Configuring the Algorithm

Configure Expectation Maximization (EM).

In Oracle Machine Learning for SQL, EM can effectively model very large data sets (both rows and columns) without requiring the user to supply initialization parameters or specify the number of model components. While the algorithm offers reasonable defaults, it also offers flexibility.

The following list describes some of the configurable aspects of EM:

Whether or not independent non-nested column attributes are included in the model. For EM Clustering, it is system-determined by default. For EM Anomaly, extreme values in each column attribute can indicate a potential outlier, even when the attribute itself has low dependency on other columns.
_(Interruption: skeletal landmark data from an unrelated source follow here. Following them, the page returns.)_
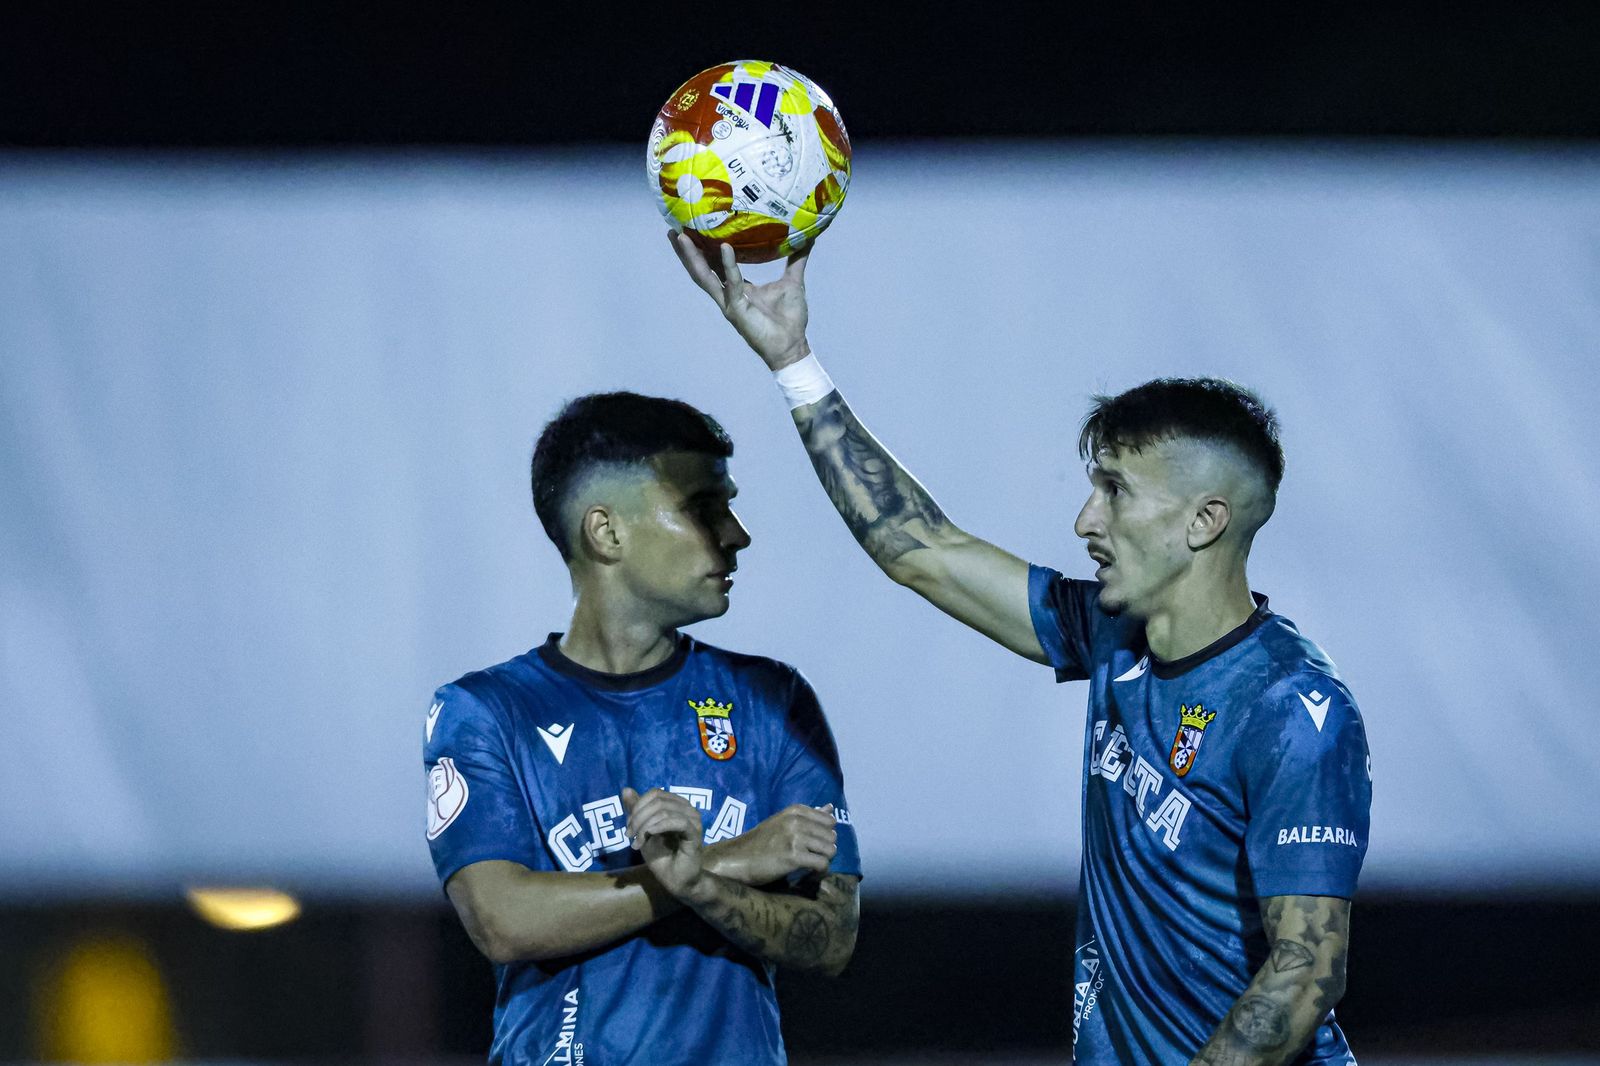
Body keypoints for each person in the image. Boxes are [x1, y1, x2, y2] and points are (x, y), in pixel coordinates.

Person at [670, 235, 1372, 1065]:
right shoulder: (1113, 634)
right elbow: (919, 549)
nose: (1086, 521)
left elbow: (1306, 969)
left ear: (1204, 521)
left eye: (1115, 491)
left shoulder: (1292, 710)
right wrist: (793, 360)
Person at [423, 391, 862, 1066]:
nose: (737, 534)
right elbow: (501, 920)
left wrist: (700, 883)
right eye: (703, 509)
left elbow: (832, 938)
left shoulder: (775, 700)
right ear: (607, 533)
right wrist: (726, 861)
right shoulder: (484, 710)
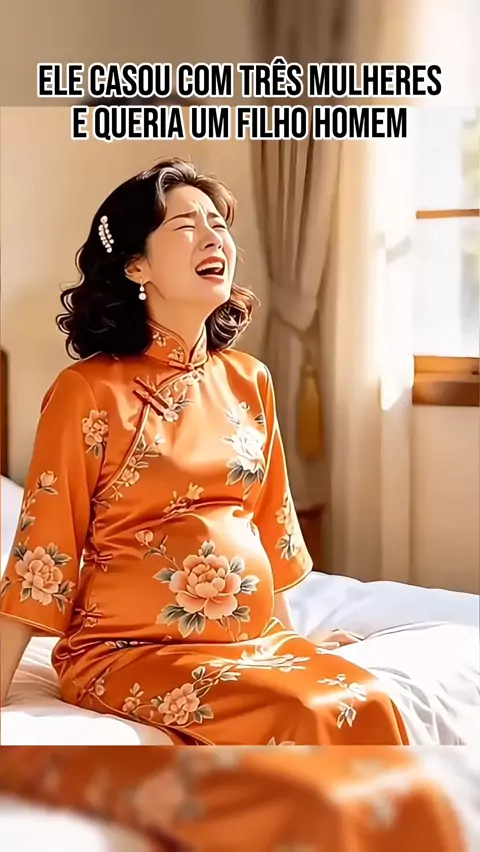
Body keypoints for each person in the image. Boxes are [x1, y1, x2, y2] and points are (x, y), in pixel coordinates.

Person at [0, 158, 408, 745]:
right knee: (307, 714)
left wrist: (291, 644)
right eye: (186, 226)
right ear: (136, 265)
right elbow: (43, 554)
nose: (213, 236)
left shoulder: (249, 379)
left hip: (251, 645)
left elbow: (268, 526)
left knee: (367, 700)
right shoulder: (86, 391)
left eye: (219, 224)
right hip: (126, 651)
Therefore, by default the algorithm disables attribute removal in EM Anomaly.
Whether to use Bernoulli or Gaussian distribution for numerical attributes. By default, the algorithm chooses the most appropriate distribution, and individual attributes may use different distributions. When the distribution is user-specified, it is used for all numerical attributes.
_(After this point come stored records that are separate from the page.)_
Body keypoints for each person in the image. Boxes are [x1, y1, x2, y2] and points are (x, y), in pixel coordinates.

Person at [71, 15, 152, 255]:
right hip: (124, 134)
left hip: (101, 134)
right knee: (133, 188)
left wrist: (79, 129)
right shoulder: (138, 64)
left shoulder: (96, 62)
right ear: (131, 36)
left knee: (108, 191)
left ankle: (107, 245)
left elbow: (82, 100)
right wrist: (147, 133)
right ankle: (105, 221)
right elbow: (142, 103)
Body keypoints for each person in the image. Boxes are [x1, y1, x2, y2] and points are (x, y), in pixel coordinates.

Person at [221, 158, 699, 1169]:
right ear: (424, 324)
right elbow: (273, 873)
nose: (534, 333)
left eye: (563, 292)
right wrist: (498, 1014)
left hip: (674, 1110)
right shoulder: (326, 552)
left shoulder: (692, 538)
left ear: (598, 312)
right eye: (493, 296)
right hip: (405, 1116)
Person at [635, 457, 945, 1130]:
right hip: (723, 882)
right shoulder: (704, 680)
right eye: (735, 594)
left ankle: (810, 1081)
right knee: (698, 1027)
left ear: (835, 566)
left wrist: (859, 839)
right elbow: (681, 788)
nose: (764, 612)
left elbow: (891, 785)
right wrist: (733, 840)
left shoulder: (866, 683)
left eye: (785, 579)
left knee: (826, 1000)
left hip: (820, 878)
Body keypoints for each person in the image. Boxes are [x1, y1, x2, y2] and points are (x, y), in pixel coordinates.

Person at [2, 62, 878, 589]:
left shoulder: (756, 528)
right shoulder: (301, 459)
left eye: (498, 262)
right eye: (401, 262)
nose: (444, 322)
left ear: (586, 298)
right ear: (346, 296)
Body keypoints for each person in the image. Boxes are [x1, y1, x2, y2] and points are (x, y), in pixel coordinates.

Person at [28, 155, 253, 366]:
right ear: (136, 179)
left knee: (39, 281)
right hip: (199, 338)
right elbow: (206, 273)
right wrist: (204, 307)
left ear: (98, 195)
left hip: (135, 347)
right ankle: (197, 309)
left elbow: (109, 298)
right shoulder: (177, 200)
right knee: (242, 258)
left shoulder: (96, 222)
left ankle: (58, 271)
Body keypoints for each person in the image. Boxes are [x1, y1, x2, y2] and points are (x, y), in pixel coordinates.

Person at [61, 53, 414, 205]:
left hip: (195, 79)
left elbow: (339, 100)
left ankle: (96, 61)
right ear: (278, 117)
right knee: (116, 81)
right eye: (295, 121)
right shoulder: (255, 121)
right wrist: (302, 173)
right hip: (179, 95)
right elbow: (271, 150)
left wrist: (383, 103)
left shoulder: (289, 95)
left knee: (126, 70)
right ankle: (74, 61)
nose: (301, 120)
Whether the convergence criterion is based on a held-aside data set or on Bayesian Information Criterion (BIC). The convergence criterion is system-determined by default.
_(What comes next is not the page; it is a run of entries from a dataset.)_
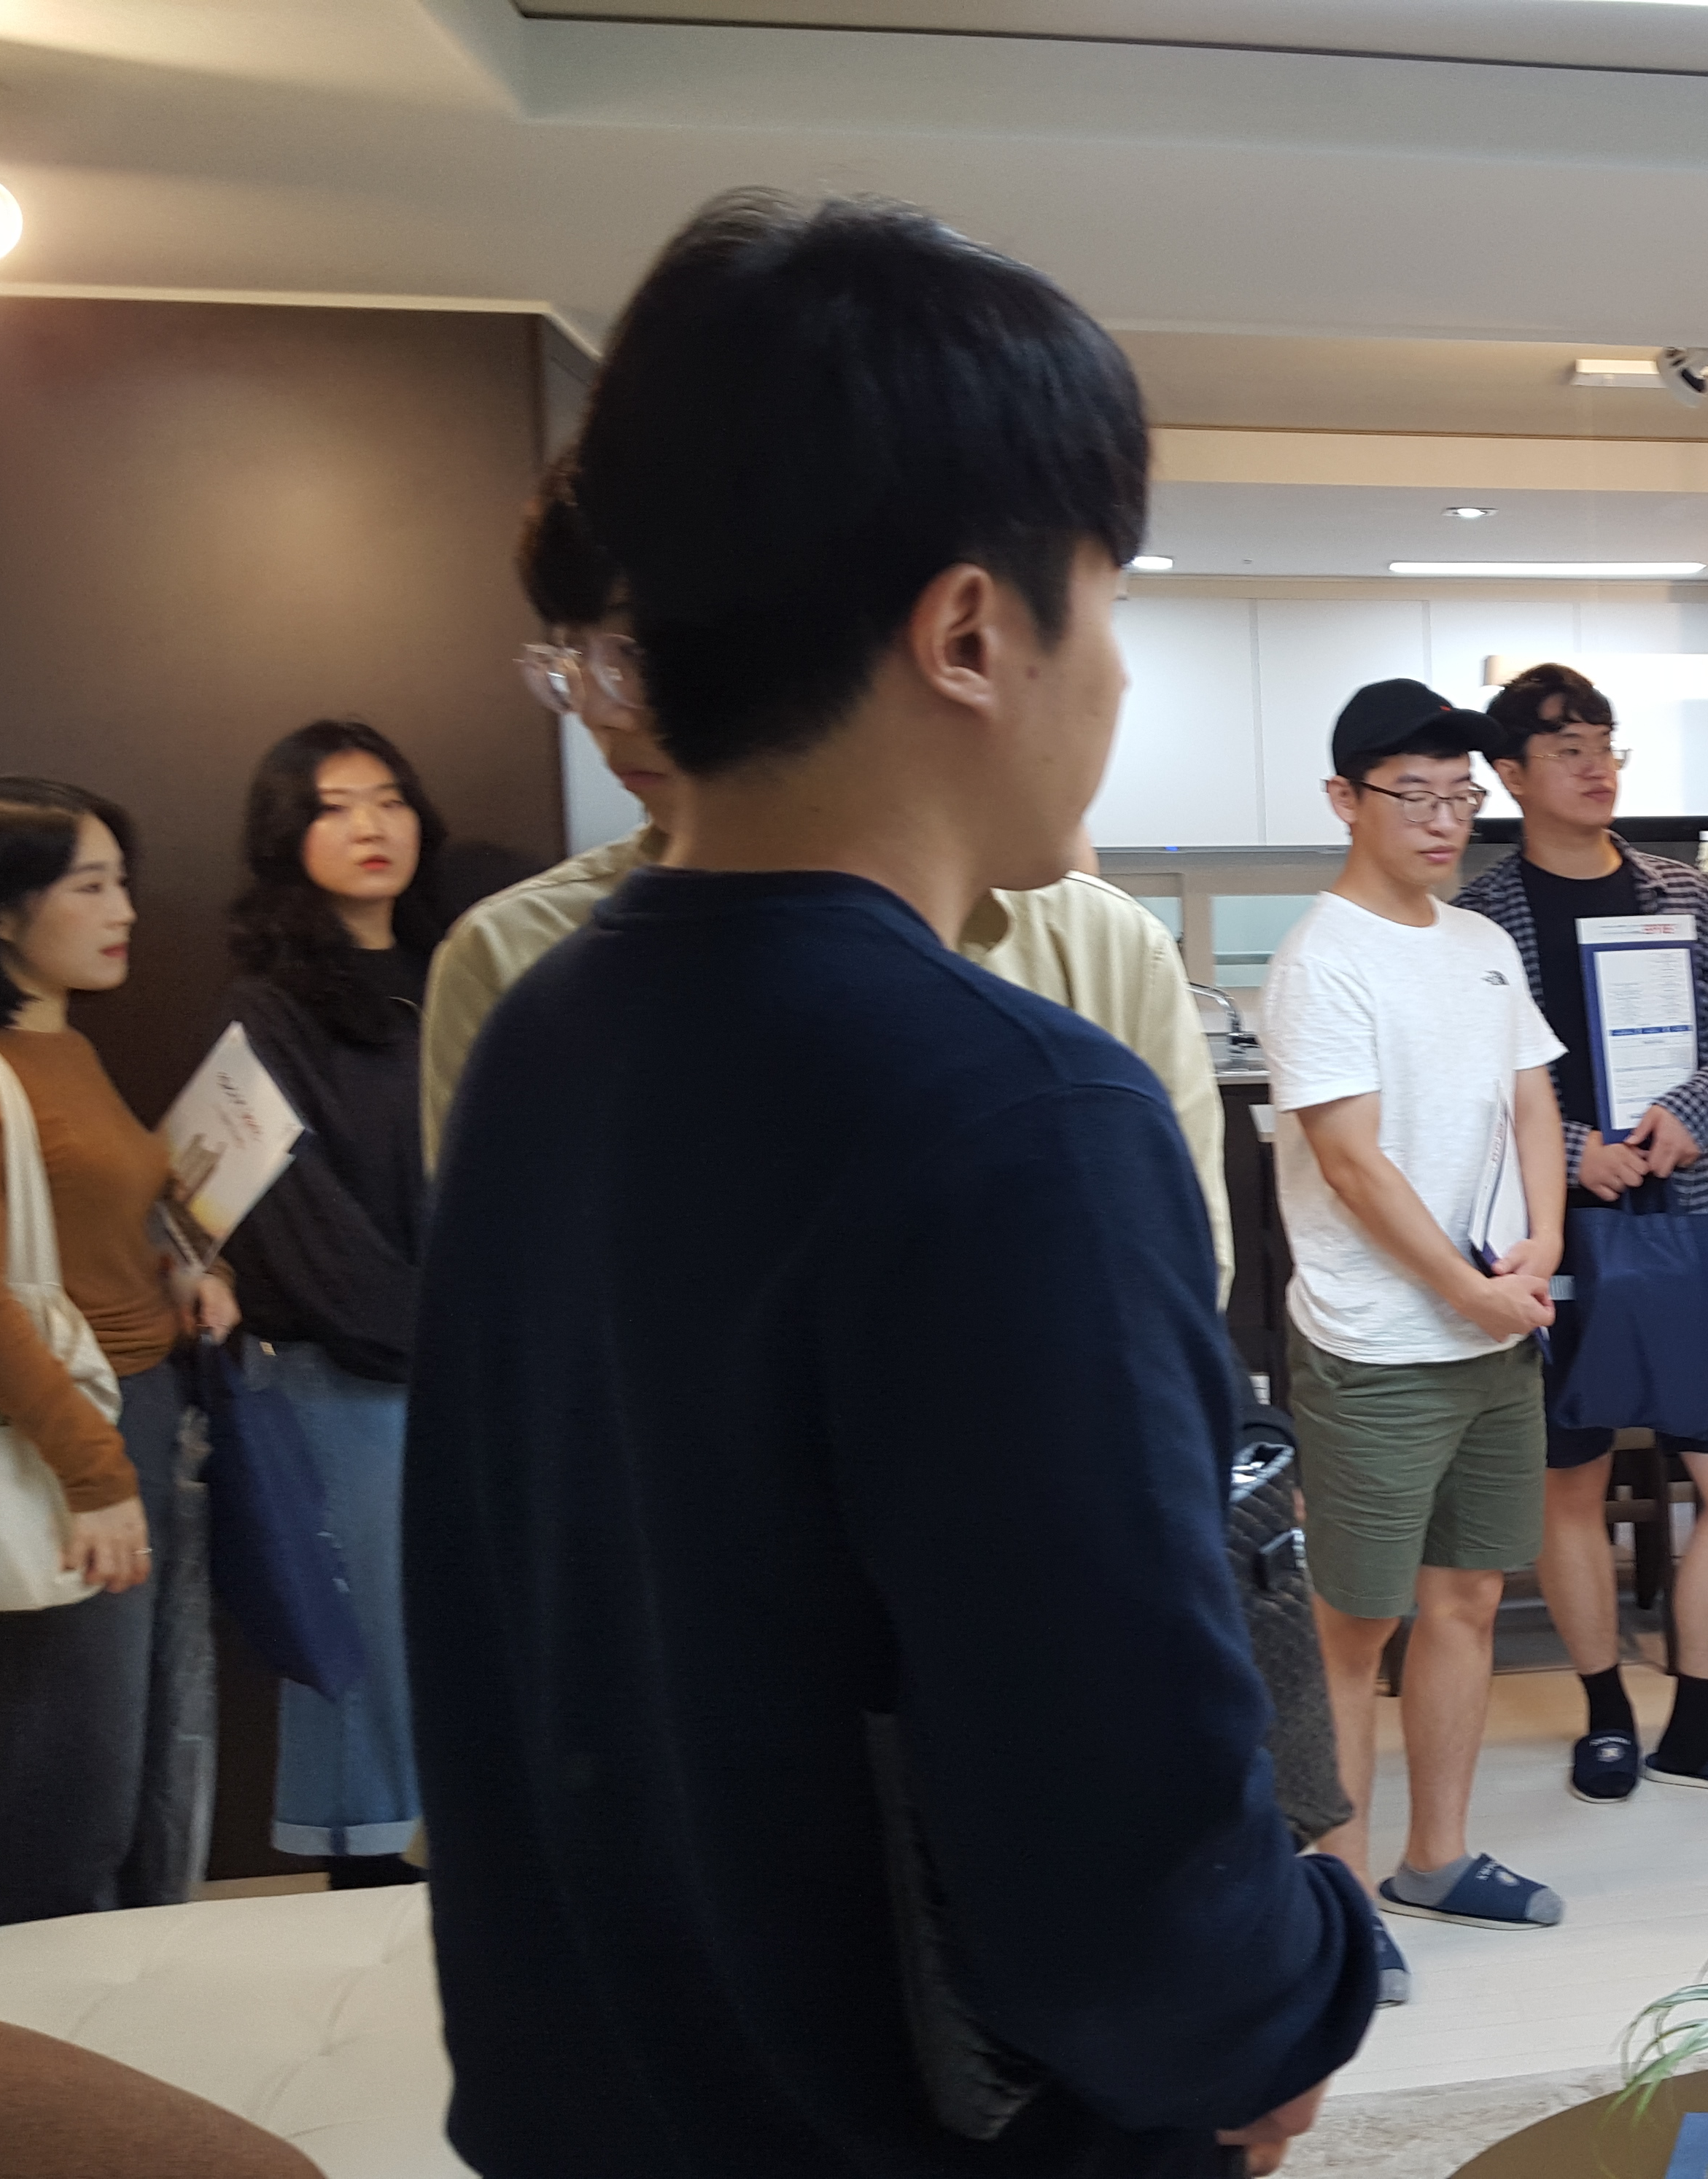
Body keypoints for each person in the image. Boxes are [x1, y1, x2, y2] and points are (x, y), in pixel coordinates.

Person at [403, 191, 1366, 2177]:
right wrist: (1300, 1978)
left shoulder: (541, 1030)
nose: (1117, 676)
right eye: (1108, 597)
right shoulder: (1018, 1105)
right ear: (970, 631)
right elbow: (1132, 1881)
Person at [423, 478, 1233, 1300]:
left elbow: (1182, 1287)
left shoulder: (1105, 957)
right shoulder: (520, 967)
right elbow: (507, 1313)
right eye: (576, 664)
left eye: (633, 656)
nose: (605, 712)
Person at [1454, 662, 1708, 1805]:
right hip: (1550, 1244)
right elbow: (1467, 1088)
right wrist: (1571, 1152)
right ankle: (1605, 1712)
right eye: (1568, 749)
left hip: (1679, 1225)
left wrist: (1688, 1114)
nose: (1596, 766)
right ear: (1511, 775)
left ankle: (1698, 1723)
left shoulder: (1682, 895)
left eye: (1606, 744)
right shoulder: (1479, 921)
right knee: (1573, 1487)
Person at [1268, 677, 1569, 1999]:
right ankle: (1337, 1902)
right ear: (1347, 799)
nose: (1447, 820)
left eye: (1463, 796)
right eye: (1417, 794)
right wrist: (1467, 1289)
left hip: (1494, 1330)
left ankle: (1436, 1857)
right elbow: (1350, 1163)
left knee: (1468, 1598)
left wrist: (1542, 1242)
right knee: (1354, 1627)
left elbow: (1531, 1101)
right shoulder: (1319, 958)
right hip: (1377, 1347)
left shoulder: (1480, 943)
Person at [0, 777, 235, 1926]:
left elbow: (90, 1231)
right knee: (65, 1801)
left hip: (143, 1421)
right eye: (91, 885)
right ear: (1, 910)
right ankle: (30, 2036)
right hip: (66, 1447)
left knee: (141, 1776)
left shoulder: (65, 1043)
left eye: (124, 882)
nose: (124, 911)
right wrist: (94, 1473)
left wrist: (184, 1267)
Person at [215, 719, 443, 1889]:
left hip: (481, 1377)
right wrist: (442, 1339)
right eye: (335, 806)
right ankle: (374, 1903)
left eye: (390, 799)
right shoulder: (268, 1011)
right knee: (379, 1672)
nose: (371, 826)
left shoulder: (462, 971)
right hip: (354, 1387)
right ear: (286, 836)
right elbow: (301, 1231)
The percentage improvement in the value of the log likelihood function that is required to add a new component to the model. The default percentage is 0.001.
For EM Clustering, whether to define clusters as individual components or groups of components. Clusters are associated to groups of components by default.
The maximum number of components in the model. If model search is enabled, the algorithm determines the number of components based on improvements in the likelihood function or based on regularization (BIC), up to the specified maximum.
For EM Clustering, whether the linkage function for the agglomerative clustering step uses the nearest distance within the branch (single linkage), the average distance within the branch (average linkage), or the maximum distance within the branch (complete linkage). By default, the algorithm uses single linkage.
For EM Anomaly, whether to specify the percentage of the data that is expected to be anomalous. If it is known in advance that the number of "suspicious" cases is a certain percentage of the data, then the outlier rate can be set to that percentage. The algorithm's default value is 0.05.